Proving an extension is simple

[PsychonautQQ]

Homework Statement

Let c be a primitive 3rd root of unity in the complex numbers and b be the real root of x^4-2=0. If a = c*b, show that Q(b,c) = Q(a)

Homework Equations

The Attempt at a Solution

So [Q(a):Q(c)]=3 and [Q(a):Q(b)]=4, and c and b contain no 'overlapping material', so [Q(a):Q)=12.

The usual way I prove things are a simple extension is by starting off by taking (a+b)^2 all the way up to (a+b)^n-1 where n i the deg(a)*deb(b) and then playing around with these expressions trying to come up with a way to get either a or b by itself as to show that a and b are elements of Q(a+b).

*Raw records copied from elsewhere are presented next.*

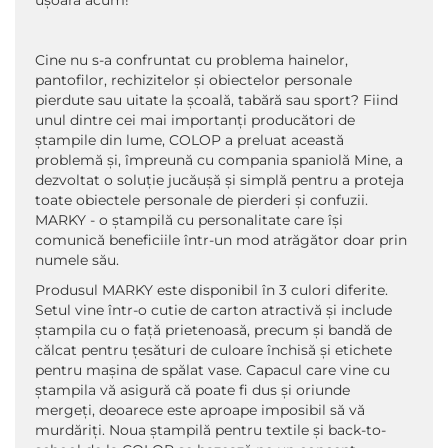
ușoară acum!
Cine nu s-a confruntat cu problema hainelor,
pantofilor, rechizitelor și obiectelor personale
pierdute sau uitate la școală, tabără sau sport? Fiind
unul dintre cei mai importanți producători de
ștampile din lume, COLOP a preluat această
problemă și, împreună cu compania spaniolă Mine, a
dezvoltat o soluție jucăușă și simplă pentru a proteja
toate obiectele personale de pierderi și confuzii.
MARKY - o ștampilă cu personalitate care își
comunică beneficiile într-un mod atrăgător doar prin
numele său.
Produsul MARKY este disponibil în 3 culori diferite.
Setul vine într-o cutie de carton atractivă și include
ștampila cu o față prietenoasă, precum și bandă de
călcat pentru țesături de culoare închisă și etichete
pentru mașina de spălat vase. Capacul care vine cu
ștampila vă asigură că poate fi dus și oriunde
mergeți, deoarece este aproape imposibil să vă
murdăriți. Noua ștampilă pentru textile și back-to-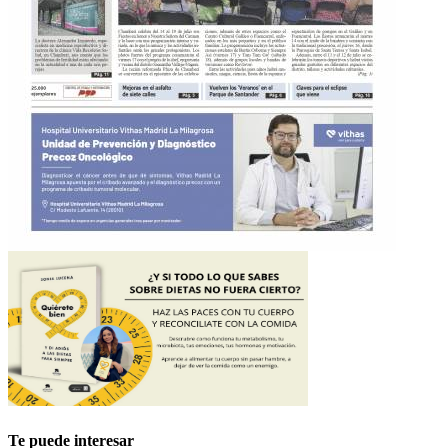
Te puede interesar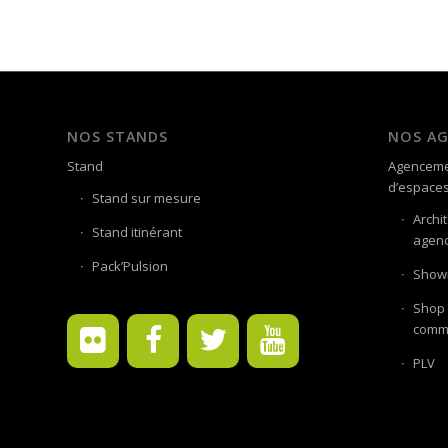
NOS STANDS
NOS A
Stand
Agenceme
d’espace
Stand sur mesure
Archi
Stand itinérant
agenc
Pack’Pulsion
Showr
Shop 
comme
PLV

Since the degree here is 12, things could get quite messy if I use that method. Is there another way to look at this?

 

[fresh_42]

Homework Statement

Let c be a primitive 3rd root of unity in the complex numbers and b be the real root of x^4-2=0. If a = c*b, show that Q(b,c) = Q(a)

Homework Equations

The Attempt at a Solution

So [Q(a):Q(c)]=3 and [Q(a):Q(b)]=4, and c and b contain no 'overlapping material', so [Q(a):Q)=12.

The usual way I prove things are a simple extension is by starting off by taking (a+b)^2 all the way up to (a+b)^n-1 where n i the deg(a)*deb(b) and then playing around with these expressions trying to come up with a way to get either a or b by itself as to show that a and b are elements of Q(a+b).

Since the degree here is 12, things could get quite messy if I use that method. Is there another way to look at this?

I would not use a statement like "no overlapping material". This actually shouts for an explanation and contains every flaw, if there is one. Furthermore, I think $[ \mathbb{Q}(a) \, : \, \mathbb{Q}(c) ] = 4$ and $[ \mathbb{Q}(a) \, : \, \mathbb{Q}(b) ] = 3$.

Since $\mathbb{Q}(a) = \mathbb{Q}(b \cdot c) \subseteq \mathbb{Q}(b,c)$ it only has to be shown, that $\, b\, , \,c \in \mathbb{Q}(a)$.
A little basic algebra on the powers of $a=b \cdot c$ should do.